Stop Talking, Start Listening — Western students need to give speakers, professors a chance
January 7, 2014
As difficult as this may sound, we’d like to have your undivided attention.
Every year, Missouri Western brings a speaker to campus that is largely successful in their respective fields. Seventy percent of the time, they have had some interesting things to tell us students.
One-hundred percent of the time, there is a hefty amount of the students in the audience who are either sleeping or talking the entire time.
This is disrespectful.
Not only that, but it’s naïve and juvenile. Now don’t get us wrong, we’re not the type to favor speakers just because they are “educating us” and that makes us seem classy because we enjoy learning things.
We will admit that there have been some boring speakers at these Convocations. It’s a hit or miss process, and it has missed quite a lot. Bringing an actual entertaining, and beneficial, speaker to a small school like Western can be quite the task.
The problem is that many of you students go into these convocations thinking “Oh my God, this is going to be so boring. Why do I have to be here? I could be getting’ my drink on!”
First of all Mr. and Mrs. Entitlement, your getting out of class for this, so don’t be complaining about why you have to be there.
The main problem here is that if you go into an event already assuming its going to be boring and feeling that you should “be somewhere else,” then you will automatically fulfill those thoughts.
Think of it like this, if you go into a movie thinking it’s some cheesy and lame flick that your friends dragged you to, you are going to hate it no matter what.
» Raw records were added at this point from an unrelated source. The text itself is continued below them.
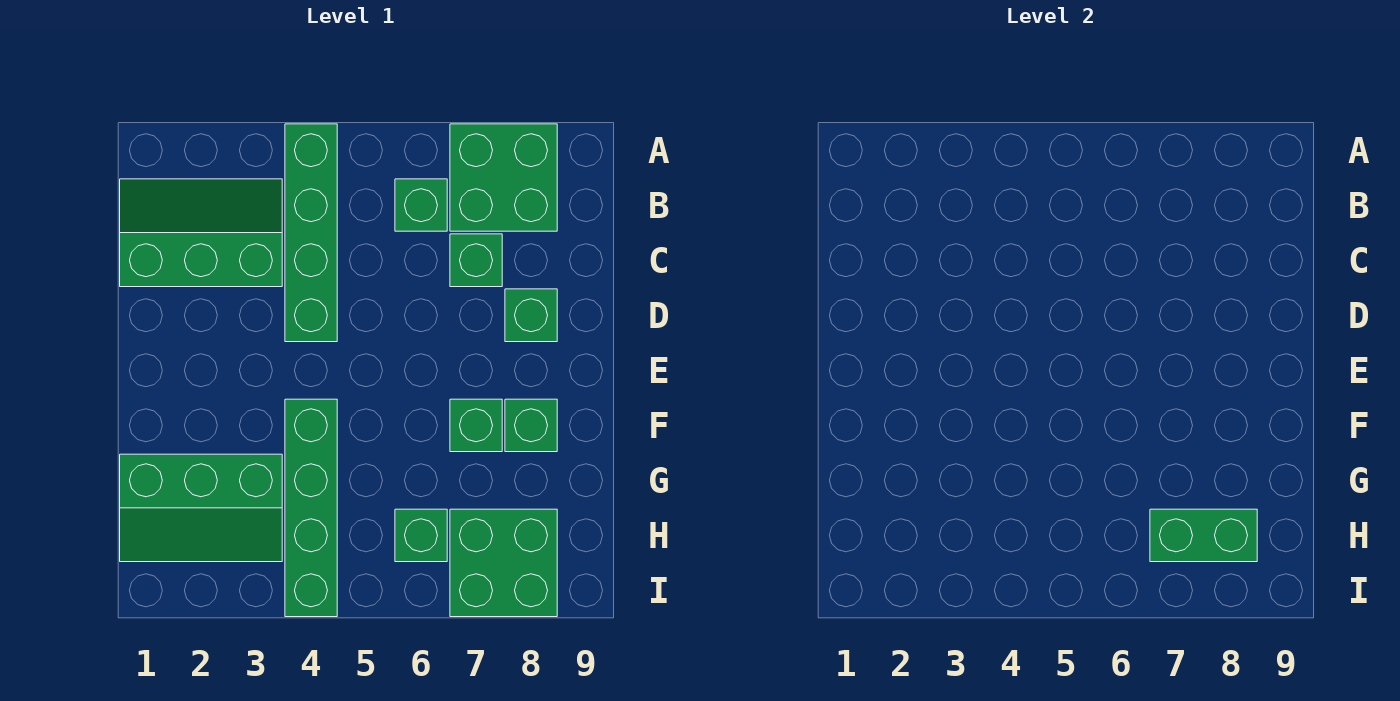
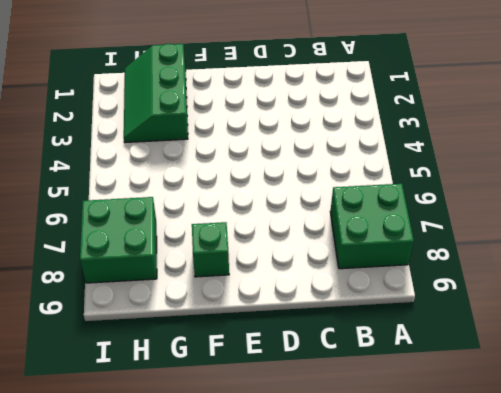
none -> green brick A4:D4 level 1
none -> green slope B1:C3 level 1 top C
none -> green brick B6 level 1

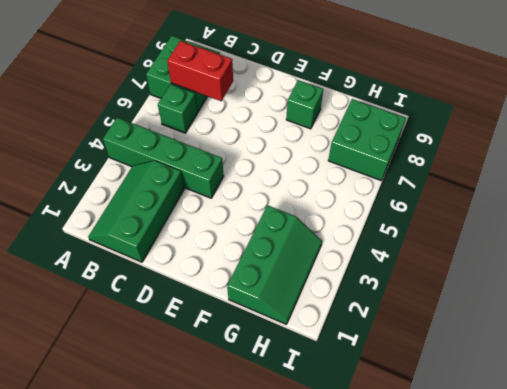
red brick B7:C7 level 2 -> none
none -> green brick C7 level 1
none -> green brick D8 level 1
none -> green brick F4:I4 level 1

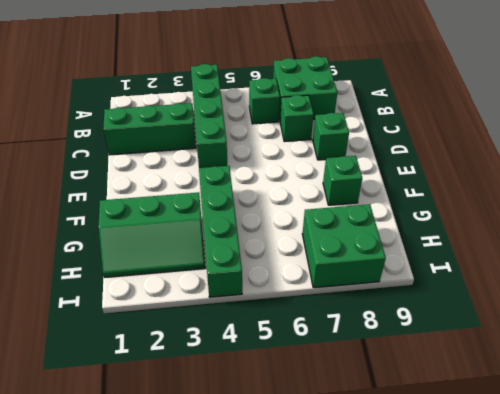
none -> green brick F7 level 1
none -> green brick H6 level 1
none -> green brick H7:H8 level 2

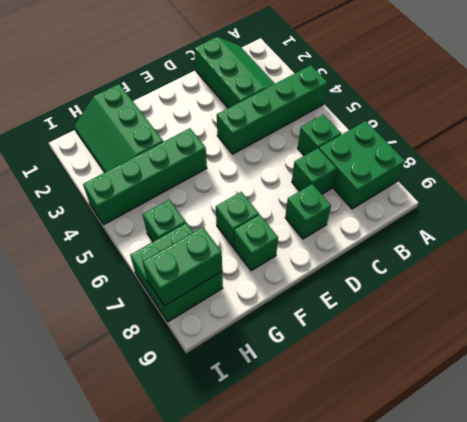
green brick H8:I8 level 2 -> green brick H7:H8 level 2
Expectations create results because you will either assume it sucks and not pay attention or overanalyze everything because critiquing arouses you.
We understand that history may not be everybody’s cup of tea, but that doesn’t really matter. The fact that you are just assuming that you already know the quality of anything before even hearing it or seeing it just because it doesn’t sound interesting to you is just straight up arrogant.
Another issue is that you students seem to have this fear of taking part in anything that:
1) Involves effort
2) Doesn’t involve your major
This is a serious problem. It’s an issue with the convocation and also the issue with most students in general education classes.
You go into this class or event and don’t even listen because you don’t want to be there. What’s wrong with you? Have an open mind for once in your life.
Okay, you listen to this speech on History or take a class in Sociology; are you going to be taking any of this and putting it on a resume? No, not at all.
But you may walk away with some very important lessons. We’re not even talking about education. “Lessons on life” is the subject of this lecture.
It may be through the notes they give you or it may just be through the style they tell a story. You will walk away with something that you will remember for the rest of your life.
A great instructor or speaker is not somebody who puts all the information that they want to. What makes them great is if and when they are able to captivate their audience with their storytelling so much that they forget they are being educated.
The truth is, we may not ever remember what the overall subject matter of a lecture was or how we did on a certain test, but certain quotes and moments will always stick in our minds.
These moments are special and forever stored in our brains. We will die with them, full of positive reminiscence.
But when you don’t even bother to pay attention in this moments, you kill those moments.
So go ahead. Don’t listen to us. You’re just screwing yourself.